Huang Joshua Zhexue
IEEE Trans Neural Netw Learn Syst. 2018 Oct;29(10):4593-4606. doi: 10.1109/TNNLS.2017.2770167. Epub 2017 Nov 29.
In data mining, objects are often represented by a set of features, where each feature of an object has only one value. However, in reality, some features can take on multiple values, for instance, a person with several job titles, hobbies, and email addresses. These features can be referred to as set-valued features and are often treated with dummy features when using existing data mining algorithms to analyze data with set-valued features. In this paper, we propose an SV- $k$ -modes algorithm that clusters categorical data with set-valued features. In this algorithm, a distance function is defined between two objects with set-valued features, and a set-valued mode representation of cluster centers is proposed. We develop a heuristic method to update cluster centers in the iterative clustering process and an initialization algorithm to select the initial cluster centers. The convergence and complexity of the SV- $k$ -modes algorithm are analyzed. Experiments are conducted on both synthetic data and real data from five different applications. The experimental results have shown that the SV- $k$ -modes algorithm performs better when clustering real data than do three other categorical clustering algorithms and that the algorithm is scalable to large data.

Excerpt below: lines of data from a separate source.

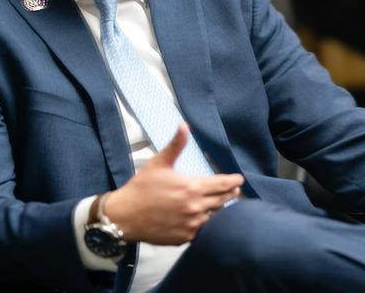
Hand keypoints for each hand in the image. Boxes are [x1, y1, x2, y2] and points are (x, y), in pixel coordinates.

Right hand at [103, 123, 243, 244]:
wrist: (125, 216)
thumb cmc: (141, 187)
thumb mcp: (159, 163)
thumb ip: (176, 145)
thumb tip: (184, 125)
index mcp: (192, 188)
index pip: (222, 185)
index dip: (233, 181)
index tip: (239, 179)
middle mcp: (195, 208)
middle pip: (222, 201)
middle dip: (230, 194)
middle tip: (235, 190)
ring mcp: (190, 225)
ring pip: (213, 217)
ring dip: (218, 209)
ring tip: (220, 204)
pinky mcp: (184, 238)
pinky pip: (201, 231)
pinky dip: (205, 224)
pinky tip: (204, 219)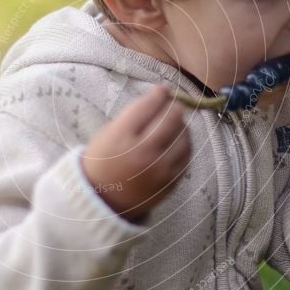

在数据挖掘中,对象通常由一组特征表示,其中对象的每个特征只有一个值。然而,在现实中,一些特征可以具有多个值,例如,一个人有多个职位、爱好和电子邮件地址。这些特征可称为多值特征,在使用现有数据挖掘算法分析具有多值特征的数据时,通常会用虚拟特征来处理。在本文中,我们提出了一种SV-$k$-模式算法,用于对具有多值特征的分类数据进行聚类。在该算法中,定义了两个具有多值特征的对象之间的距离函数,并提出了聚类中心的多值模式表示。我们开发了一种启发式方法来在迭代聚类过程中更新聚类中心,以及一种初始化算法来选择初始聚类中心。分析了SV-$k$-模式算法的收敛性和复杂度。在来自五个不同应用的合成数据和真实数据上进行了实验。实验结果表明,在对真实数据进行聚类时,SV-$k$-模式算法比其他三种分类聚类算法表现更好,并且该算法可扩展到大数据。